_EXERCISE DIRECTIONS_
Within the entries below, find the portion that opens with the line containing "J’accepte de recevoir" and closes with the line containing "Découvrez leurs expériences". Retype that portion exactly and only.

_GIVEN DATA_
BEGIN

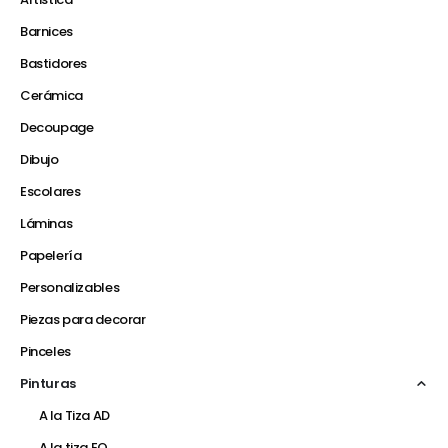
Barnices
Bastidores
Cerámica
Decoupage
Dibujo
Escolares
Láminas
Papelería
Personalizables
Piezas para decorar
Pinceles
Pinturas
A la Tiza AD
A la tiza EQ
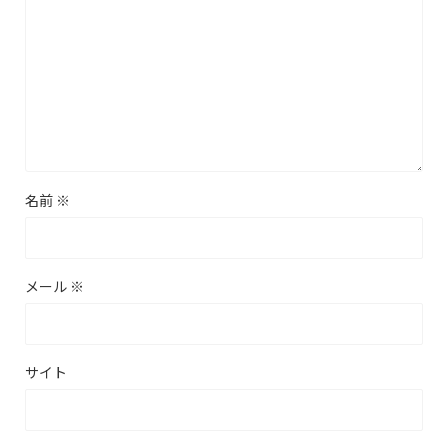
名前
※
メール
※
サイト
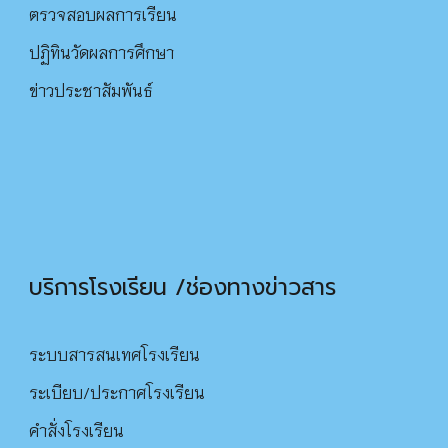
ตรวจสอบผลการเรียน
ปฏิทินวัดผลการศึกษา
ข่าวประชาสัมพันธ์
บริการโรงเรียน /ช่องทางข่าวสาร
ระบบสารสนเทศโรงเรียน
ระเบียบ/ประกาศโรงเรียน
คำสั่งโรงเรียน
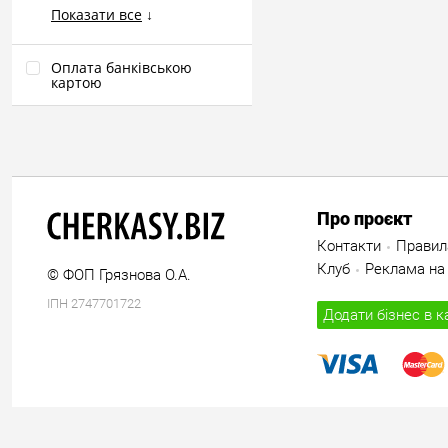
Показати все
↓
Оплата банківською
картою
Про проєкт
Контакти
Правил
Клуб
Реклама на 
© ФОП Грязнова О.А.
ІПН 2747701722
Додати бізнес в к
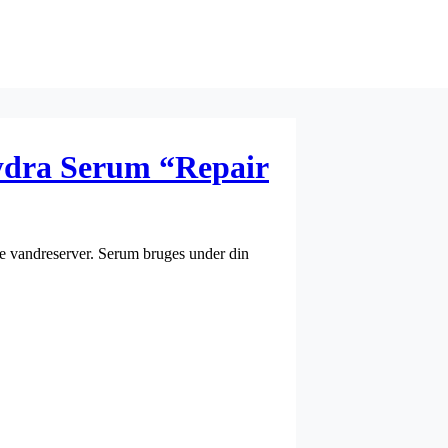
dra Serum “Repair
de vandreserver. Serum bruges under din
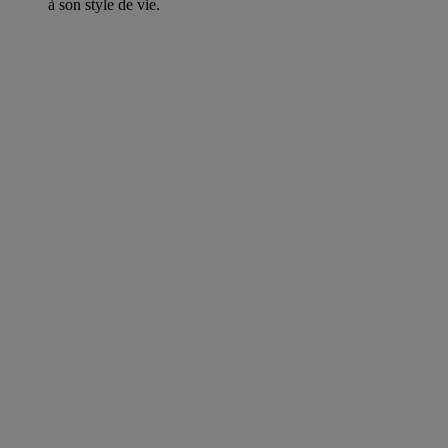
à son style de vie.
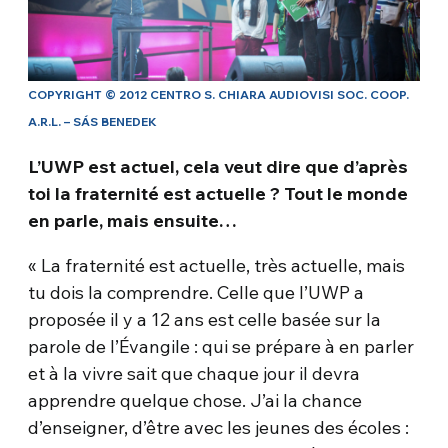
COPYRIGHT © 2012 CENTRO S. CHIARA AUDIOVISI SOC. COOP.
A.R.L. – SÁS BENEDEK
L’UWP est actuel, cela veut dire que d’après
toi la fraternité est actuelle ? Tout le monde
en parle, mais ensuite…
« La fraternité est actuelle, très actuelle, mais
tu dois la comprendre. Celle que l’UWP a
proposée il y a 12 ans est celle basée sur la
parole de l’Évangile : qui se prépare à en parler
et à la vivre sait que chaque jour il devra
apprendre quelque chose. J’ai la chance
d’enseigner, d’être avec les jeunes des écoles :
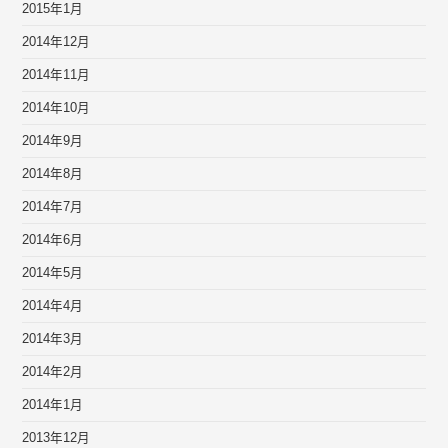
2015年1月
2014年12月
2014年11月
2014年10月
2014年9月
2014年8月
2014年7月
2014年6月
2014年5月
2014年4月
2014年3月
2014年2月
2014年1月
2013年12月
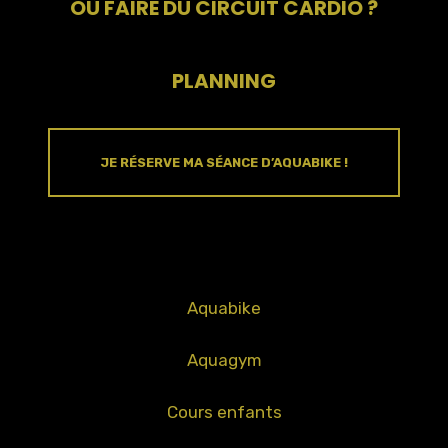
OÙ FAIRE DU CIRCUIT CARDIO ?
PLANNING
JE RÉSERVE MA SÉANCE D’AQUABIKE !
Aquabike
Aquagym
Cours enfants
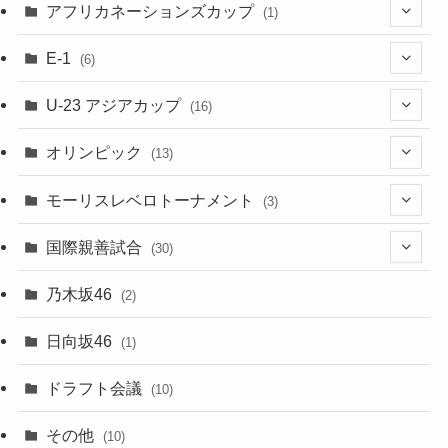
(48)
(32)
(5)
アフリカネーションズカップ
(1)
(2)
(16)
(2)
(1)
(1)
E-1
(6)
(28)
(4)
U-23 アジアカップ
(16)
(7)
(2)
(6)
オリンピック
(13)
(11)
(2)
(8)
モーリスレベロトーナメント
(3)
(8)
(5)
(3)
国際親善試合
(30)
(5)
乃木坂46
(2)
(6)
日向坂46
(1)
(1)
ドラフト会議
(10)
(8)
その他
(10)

END
BEGIN

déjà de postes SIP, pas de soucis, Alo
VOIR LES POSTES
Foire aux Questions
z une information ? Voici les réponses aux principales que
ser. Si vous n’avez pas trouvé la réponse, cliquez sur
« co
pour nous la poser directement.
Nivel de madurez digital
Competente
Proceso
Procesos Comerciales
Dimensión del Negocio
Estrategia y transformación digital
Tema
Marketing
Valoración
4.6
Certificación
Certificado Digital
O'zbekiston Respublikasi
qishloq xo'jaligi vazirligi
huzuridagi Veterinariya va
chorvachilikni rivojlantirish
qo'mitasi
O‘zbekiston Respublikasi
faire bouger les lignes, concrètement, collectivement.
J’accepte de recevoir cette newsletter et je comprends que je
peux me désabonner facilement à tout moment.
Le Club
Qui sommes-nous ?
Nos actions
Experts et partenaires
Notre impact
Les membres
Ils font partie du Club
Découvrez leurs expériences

END

_TASK ANSWER_
J’accepte de recevoir cette newsletter et je comprends que je
peux me désabonner facilement à tout moment.
Le Club
Qui sommes-nous ?
Nos actions
Experts et partenaires
Notre impact
Les membres
Ils font partie du Club
Découvrez leurs expériences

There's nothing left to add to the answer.